The Secret Rose should probably not be anyone’s first exposure to Hugo Pratt. This is later Pratt at his most esoteric, clogged to the arteries with ambiguous literary references masquerading as pointedly elliptical conversation. A gripping mens’ adventure yarn in the mood of Caniff? Certainly not! A trip to visit Herman Hesse in the Swiss countryside of 1924, that sounds more the ticket. At times, this album seems to live down to certain stereotypes held in English-speaking precincts regarding Eurocomics conventions - behold a tough guy stereotype from American adventure stories, your cowboy or your back robber or sea captain, sipping his drink at the bar before slipping out with the shadows to desultorily sock some local toughs on the jaw. But first he’s got some wry comments to make about Malraux, and doesn’t that woman have large breasts in the most literary way?

You can see the traces of early and consistent Caniff worship in Pratt’s faces, horizontal smears of ink to indicate mouths. Corto Maltese is always smiling but it’s a feline smile, the corners of the line of his mouth just barely creased. The smallest flick of the artist’s wrist. The present volume offers less of Corto Maltese socking local toughs and more an extended dream sequence wherein the protagonist undertakes a quest for the Holy Grail after falling asleep reading a copy of Wolfram von Eschenbach’s thirteenth century romance Parzifal.

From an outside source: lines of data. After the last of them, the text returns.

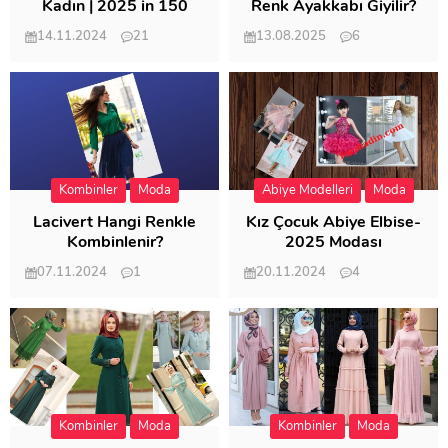
Kadın | 2025 in 150
Renk Ayakkabı Giyilir?
Modeli
14.11.2024
21
13.08.2025
6
57.013
21.950
Kombinler
Moda
Abiye Modelleri
Moda
Lacivert Hangi Renkle
Kız Çocuk Abiye Elbise-
Kombinlenir?
2025 Modası
07.11.2024
1
20.11.2024
4
20.404
20.119
Kombinler
Moda
Kombinler
Moda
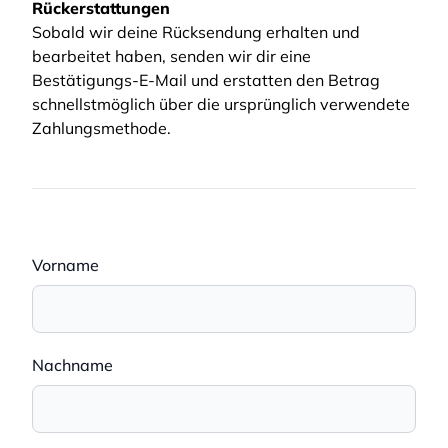
Rückerstattungen
Sobald wir deine Rücksendung erhalten und
bearbeitet haben, senden wir dir eine
Bestätigungs-E-Mail und erstatten den Betrag
schnellstmöglich über die ursprünglich verwendete
Zahlungsmethode.
Vorname
Nachname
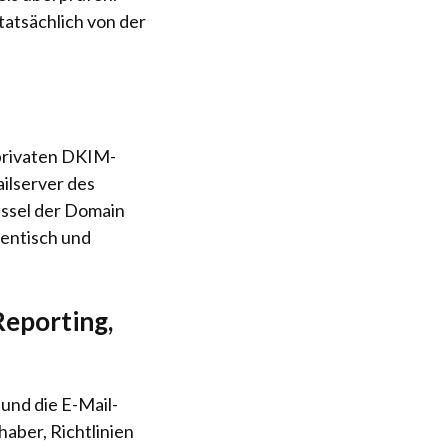
 tatsächlich von der
 privaten DKIM-
ilserver des
üssel der Domain
thentisch und
eporting,
und die E-Mail-
aber, Richtlinien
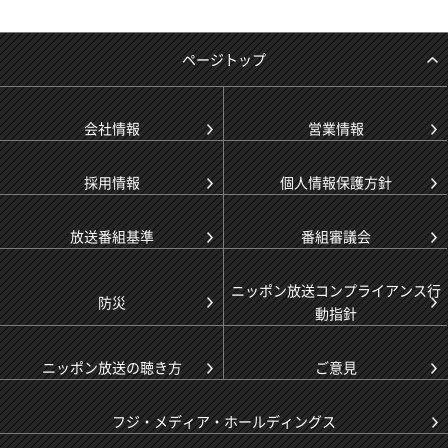
ページトップ
会社情報
営業情報
採用情報
個人情報保護方針
放送番組基準
番組審議会
ニッポン放送コンプライアンス行
防災
動指針
ニッポン放送の聴き方
ご意見
フジ・メディア・ホールディングス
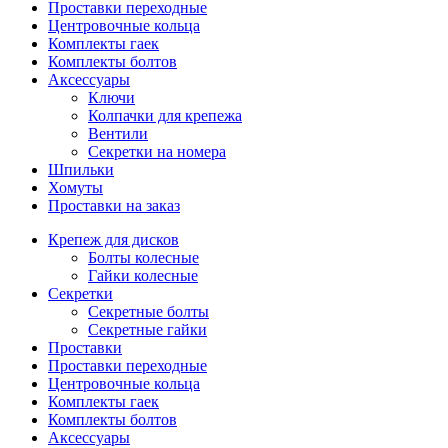
Проставки переходные
Центровочные кольца
Комплекты гаек
Комплекты болтов
Аксессуары
Ключи
Колпачки для крепежа
Вентили
Секретки на номера
Шпильки
Хомуты
Проставки на заказ
Крепеж для дисков
Болты колесные
Гайки колесные
Секретки
Секретные болты
Секретные гайки
Проставки
Проставки переходные
Центровочные кольца
Комплекты гаек
Комплекты болтов
Аксессуары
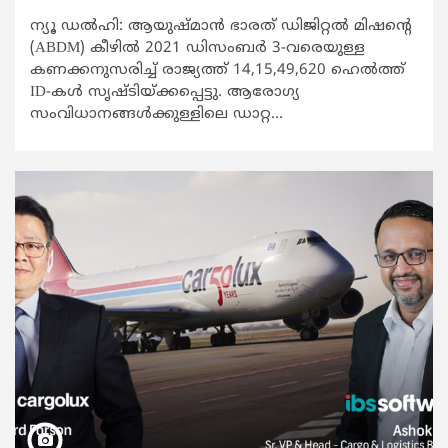
ന്യൂ ഡൽഹി: ആയുഷ്മാൻ ഭാരത് ഡിജിറ്റൽ മിഷന്റെ
(ABDM) കീഴിൽ 2021 ഡിസംബർ 3-വരെയുള്ള
കണക്കനുസരിച്ച് രാജ്യത്ത് 14,15,49,620 ഹെൽത്ത്
ID-കൾ സൃഷ്ടിയ്ക്കപ്പെട്ടു. ആരോഗ്യ
സംവിധാനങ്ങൾക്കുള്ളിലെ ഡാറ്റ...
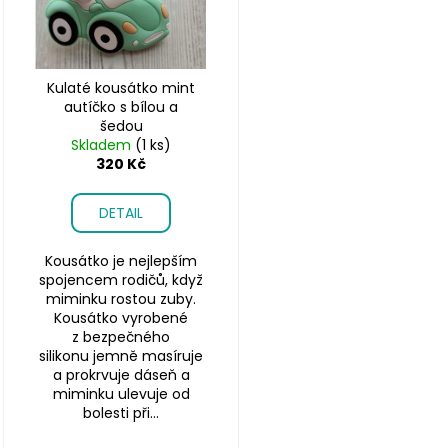
r
u
o
k
d
t
u
Kulaté kousátko mint
ů
k
autíčko s bílou a
šedou
t
Skladem
(1 ks)
ů
320 Kč
DETAIL
Kousátko je nejlepším
spojencem rodičů, když
miminku rostou zuby.
Kousátko vyrobené
z bezpečného
silikonu jemně masíruje
a prokrvuje dáseň a
miminku ulevuje od
bolesti při...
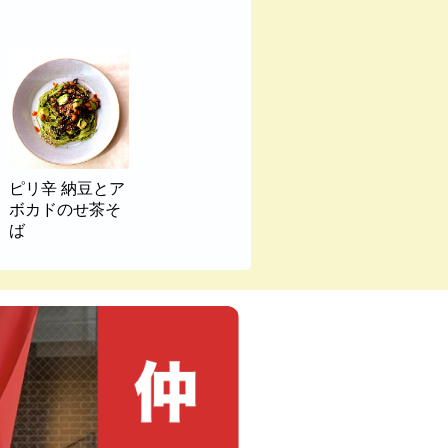
ピリ辛 納豆とア
ボカドのせ茶そ
ば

As one does. He wanders through a dream landscape inspired by certain American movies that hadn’t been produced yet in 1924, such as King King. More importantly he wanders into long and subtle dialogue with figures from medieval illustrations. The subject of these deliberations for much of the colloquy is a figure named Klingsor, a marginal figure in Arthuriana who serves as a foil for Parzifal, but who is also alluded to in Hesse’s “Klingsor’s Last Summer.”

Meanwhile, elsewhere:

—News. DragonCon co-founder Ed Kramer has been jailed again, after being arrested for allegedly taking photographs of a young boy at a doctor's office.

Kramer pleaded guilty to three counts of child molestation in 2013 and was sentenced to an aggregate of 20 years, with the first five to be served in home confinement. He is no longer on house arrest, but still wears an ankle monitor.

On his Facebook page, cartoonist Milton Knight has reported being the victim of a hate crime.

The cops came. I went to the hospital. Cuts, a broken nose and more. He went to the same hospital; he had busted a fist!! I pressed charges; he went to jail for battery.

—Reviews & Commentary. Brian Nicholson writes about Segar's Popeye.

While other masterpieces of the first half of the twentieth century comics page, like George Herriman’s Krazy Kat or Winsor McKay’s Little Nemo are definitely acquired tastes, Popeye was not only popular enough to make its creator a rich man back in the day, it remains functional as populist entertainment today. I feel pretty “what’s not to like?” about it, and would recommend it to whoever. It’s funny, the characters are good, there’s adventures. The humor is three quarters sitcom style character work and one quarter the sort of silliness that verges on absurdism.